6 Aralık 2014 Cumartesi

Bugünün önemlisi "özgürleşme"


Yaşamın hepimize farklı yollarla öğrettiği pek çok deneyim var. Büyük ölçüde yaşanmışlıklar belirliyor bireysel yaşantılarımızı. Hal böyle olunca da deneyimlerin beraberce yaşanması birbirine koşulsuzca bağlanmayı da getiriyor ilişkiler bağlamında.

Oysa birey kendi başına da o deneyimi yaşayabilecekken, kolaylaştırıcı ya da hızlandırıcı olarak yanına katılanla gönüllü kurulan ilişki bir anda bağımlılıklar ve beklentiler yumağına dönüveriyor. Karşılanmayan beklentiler yığınlara dönüşmeye başladı mı işte ilişkinin tıkanıklığı...

Bu durumun aslında yaşamımın pek çok alanında var olduğunu fark ettiğimde başka bir sorun yumağıyla daha karşı karşıyaydım. Hem de bu sadece benimle bağlantılı değildi. Çevremdeki herkesi, belki de her şeyi kapsıyordu.

Şimdi böyle bir durumda karşılıklı beklentiler devreye giriyor; haliyle karşı tarafın da senden bekledikleri var. E kendince o da haklı. Ama devam edilmesinin sana ağırlığı daha fazla.

İşte böyle “hayır” denilemeyen, ilişkiler arasında kalakalmıştım. Gerçek olan benin yavaş yavaş açığa çıktığı bu durumlarda ruhumun alttan verdiği “şimdi bunu kabul ettin de gerçekte istediğin bu değil ki” fısıltıları da giderek ağır basmaya başlamıştı.

Bir yandan dengelenme çalışmaları, diğer yandan dengelemenin gerektirdiği ilişkiler. Kaldı ki bu hayatın her alanında...
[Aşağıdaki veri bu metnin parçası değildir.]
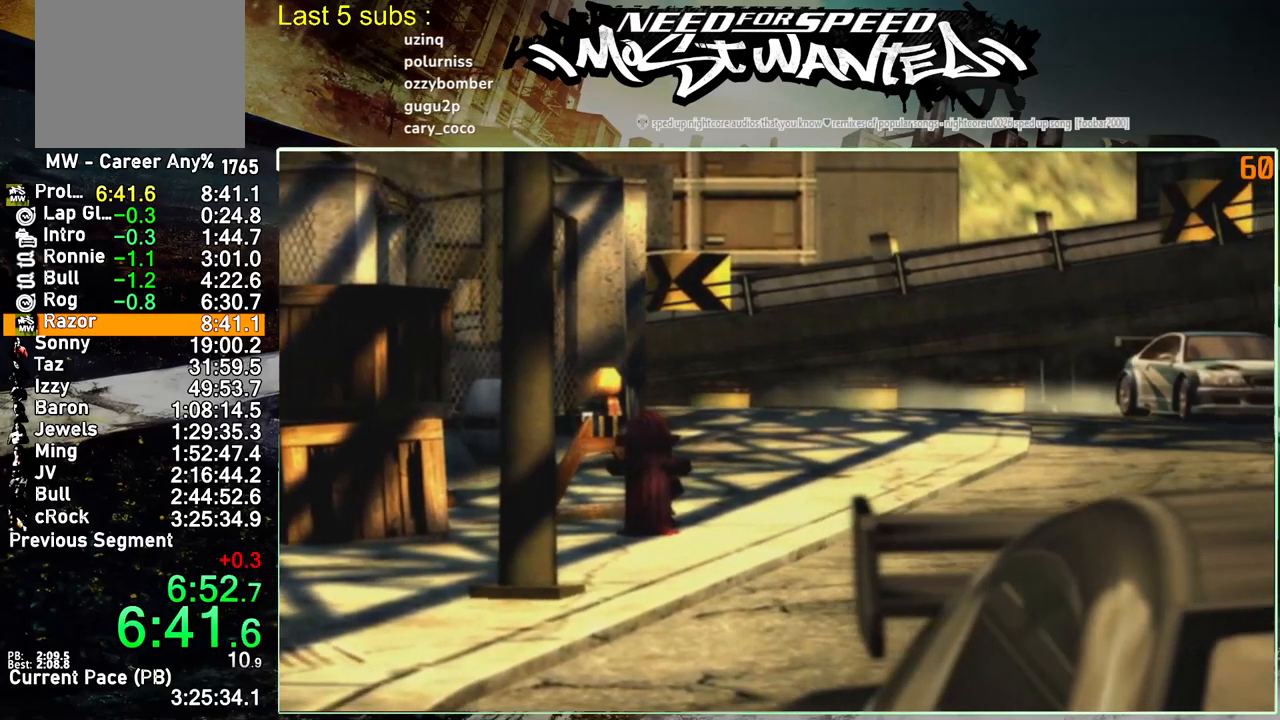
{"buttons": [], "left_stick": "center", "right_stick": "center", "events": [[17, "CROSS", "down"], [100, "CROSS", "up"], [183, "CROSS", "down"], [283, "CROSS", "up"], [350, "CROSS", "down"], [450, "CROSS", "up"]]}
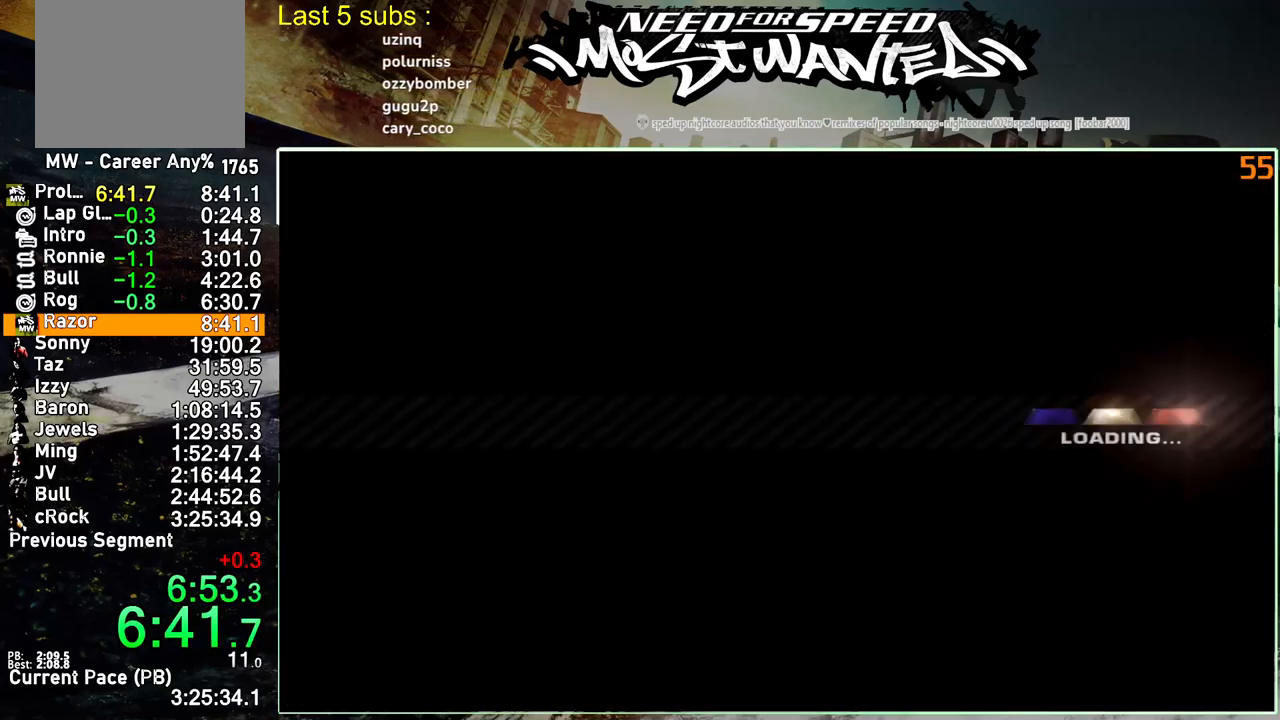
{"buttons": [], "left_stick": "center", "right_stick": "center", "events": [[17, "CROSS", "down"], [100, "CROSS", "up"], [183, "CROSS", "down"], [267, "CROSS", "up"], [333, "CROSS", "down"], [450, "CROSS", "up"]]}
Seçimler bir bir karşıma dizilirken, sadece karşı tarafı düşünen, kendi istedikleri doğrultusunda hareket etmenin iplerini sürekli başkalarına veren olduğumu fark ettim. Hem de öyle ki kendi üzülmemi göze alarak. “Aman ne olacak canım o mutlu olsun”, “şöyle yapayım onun çok hoşuna gider”, “ya şimdi hayır demeyeyim üzülür” gibi sadece karşıya dönük bir yapının içindeydim. Hayır bu sosyal ilişkiler de tamam da; mesleki düzeye geldiğinde bana en fazla kaybettiren olduğunu şimdilerde çok iyi anlıyorum.

Başkaları için, onların mutluluğu, başarısı için çalışmak sen de beklentilerini karşıladığın müddetçe olumlu bir davranış biçimi. Tek taraflı veren olduğun ortamlarda bulunmak ise senin seçimin; gönüllülüğün...

Bu gönüllülükte seni artık aşan, rahatsız eden, fazladan beklenen her talep seni de karşıyı da yoran bir deneyime dönüşüyor.

Peki ne yapacağız?


Bir kere bu ilişkilerin kendimiz tarafında olan sorumluluğunu kabul etmek iyi bir başlangıç olabilir. Sonra bu ilişkinin gerçekte hayatında oturduğu yer neresi?
Ve bu ilişki gerçekten mutluluk kaynağı mı?

Bu hayatta herkes kendiyle yeterince uğraşıyor zaten; iş, aile, farklı toplumsal çevreler... Bu karmaşada ağlayabildiğin kadardan fazlasını paylaşabildiğin, mutlu birlikteliklerin içerisinde olmak da değerli.

Burada haklı, haksız yok...

İlişkilere, o yapılara izin vermek öncelik. “Hayır” diyebilmek...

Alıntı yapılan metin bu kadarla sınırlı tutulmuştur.